■ **SUPPLIED RECORDS**:

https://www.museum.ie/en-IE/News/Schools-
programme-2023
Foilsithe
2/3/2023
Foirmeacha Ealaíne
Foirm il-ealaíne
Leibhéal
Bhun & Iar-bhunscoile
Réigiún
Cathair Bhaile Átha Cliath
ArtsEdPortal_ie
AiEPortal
* * *
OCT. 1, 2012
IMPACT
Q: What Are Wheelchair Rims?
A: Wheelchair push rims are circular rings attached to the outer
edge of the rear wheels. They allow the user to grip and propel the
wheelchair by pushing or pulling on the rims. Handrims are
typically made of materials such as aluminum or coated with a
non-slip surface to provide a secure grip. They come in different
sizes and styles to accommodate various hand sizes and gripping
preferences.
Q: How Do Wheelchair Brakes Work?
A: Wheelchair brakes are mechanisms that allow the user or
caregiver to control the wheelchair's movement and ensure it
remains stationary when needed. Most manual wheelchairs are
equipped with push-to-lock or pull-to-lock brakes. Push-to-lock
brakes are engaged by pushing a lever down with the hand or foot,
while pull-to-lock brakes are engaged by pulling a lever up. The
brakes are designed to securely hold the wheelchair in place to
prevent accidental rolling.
==
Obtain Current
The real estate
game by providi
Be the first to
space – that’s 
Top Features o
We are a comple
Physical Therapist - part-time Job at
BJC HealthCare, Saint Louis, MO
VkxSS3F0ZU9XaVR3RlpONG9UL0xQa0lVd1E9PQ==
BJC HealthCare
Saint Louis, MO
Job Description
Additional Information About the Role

■ **TASK DIRECTIONS**:
After locating the line holding "game by providi" above, output exactly that line and every line after it through the line holding "Additional Information About the Role". Include nothing else.

■ **RESULT OF THIS EXERCISE**:
game by providi
Be the first to
space – that’s 
Top Features o
We are a comple
Physical Therapist - part-time Job at
BJC HealthCare, Saint Louis, MO
VkxSS3F0ZU9XaVR3RlpONG9UL0xQa0lVd1E9PQ==
BJC HealthCare
Saint Louis, MO
Job Description
Additional Information About the Role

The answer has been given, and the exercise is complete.